Passage provided
+-------+
Stop daydreaming: You won’t get 19 Republican senators for impeachment
Despite the furor surrounding James Comey’s Senate testimony, there remains only one certainty about the future of the Trump administration: The president will not be forced from office through the constitutional impeachment process. Pundits and politicos who agitate for using that mechanism to end the Age of Trump ignore history, delude themselves, and damage the country.
Only three presidents of the prior 44 have faced serious drives for their impeachment.
Andrew Johnson in 1868, Richard Nixon in 1974 and Bill Clinton in 1998. All confronted an awkward political reality that left them vulnerable to the opposition party, with the president’s enemies controlling both chambers of Congress. This meant that critics could get a majority of the House to vote articles of impeachment on a largely partisan basis. That’s what occurred for Johnson and Clinton, and was about to happen with Nixon when he short-circuited the process by resigning his office.
Even in Nixon’s case, removal from office wasn’t a sure thing if he had chosen to fight. The Constitution requires two-thirds of the Senate to oust a sitting president. To drive Trump from the White House, that would mean that 19 Republican senators (out of 52) would need to join all 48 of their Democratic and Independent colleagues.
This mathematical reality raises the most powerful of pertinent questions: In the past, how many senators of the president’s own party have ever voted to remove him from office? The answer is a perfect zero. Democrats voted unanimously to protect both their embattled presidents, Johnson and Clinton. They were joined by seven Republicans who delivered the crucial votes to save Johnson, and by five Republicans voting “no” on both articles of impeachment against Clinton.
+-------+
Explore the material
(1) Duplicate the article on impeachment from "Stop daydreaming: You" up to and including "damage the country.".
(2) Finish out the next part of the article on impeachment, picking up after its final sentence.
The entries that follow are separate material and are not part of the article on impeachment.
+-------+
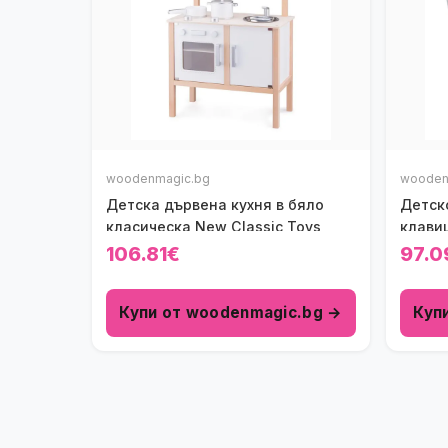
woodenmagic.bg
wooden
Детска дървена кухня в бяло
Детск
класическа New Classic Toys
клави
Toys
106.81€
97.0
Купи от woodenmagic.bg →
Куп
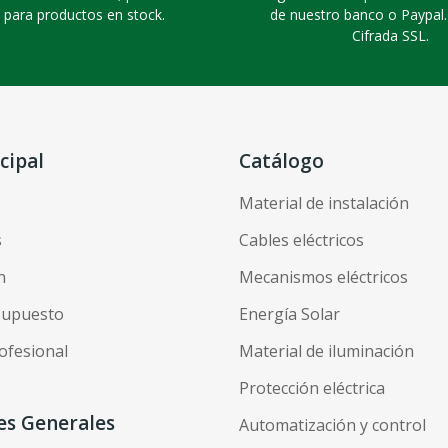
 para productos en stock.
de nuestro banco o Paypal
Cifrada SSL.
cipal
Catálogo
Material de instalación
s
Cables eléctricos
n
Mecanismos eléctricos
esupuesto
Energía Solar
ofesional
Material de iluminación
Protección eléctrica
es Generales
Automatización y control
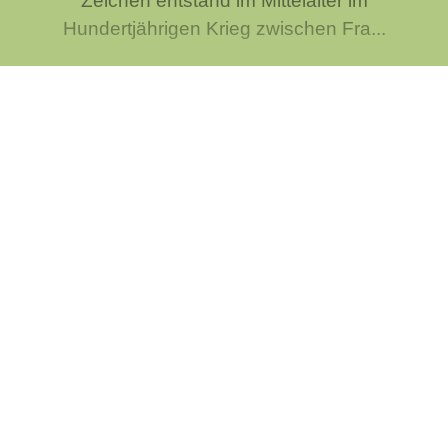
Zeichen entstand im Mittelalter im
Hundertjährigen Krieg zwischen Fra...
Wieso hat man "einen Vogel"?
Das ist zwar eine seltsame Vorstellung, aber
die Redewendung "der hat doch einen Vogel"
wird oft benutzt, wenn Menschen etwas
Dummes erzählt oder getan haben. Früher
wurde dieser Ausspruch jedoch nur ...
+-------+
Task-by-task answers
(1)
Stop daydreaming: You won’t get 19 Republican senators for impeachment
Despite the furor surrounding James Comey’s Senate testimony, there remains only one certainty about the future of the Trump administration: The president will not be forced from office through the constitutional impeachment process. Pundits and politicos who agitate for using that mechanism to end the Age of Trump ignore history, delude themselves, and damage the country.

(2)
With the White House no doubt hitting back with indictments of “fake news,” “Benedict Arnold Republicans” and efforts of some grand conspiracy to thwart the will of the people, it’s tough to imagine that more than a third of Senate Republicans will risk alienating the conservative base by voting against Trump.
Facing these brutal political realities, some impeachment advocates nonetheless nurse forlorn fantasies of the Nixon option: inflicting enough humiliation and frustration upon Trump that he’d be willing to resign, for the sake of party and country, rather than waging a last-ditch fight to save his presidency. Can anyone who has followed Trump’s career imagine that he’d choose such a humble, apologetic course?
The president’s opponents should wake up from their toxic impeachment daydreams. Let special counsel Robert Mueller do his job in investigating Trump’s associates, while trying to work with this president for the common good, no matter how appalling his imperfections.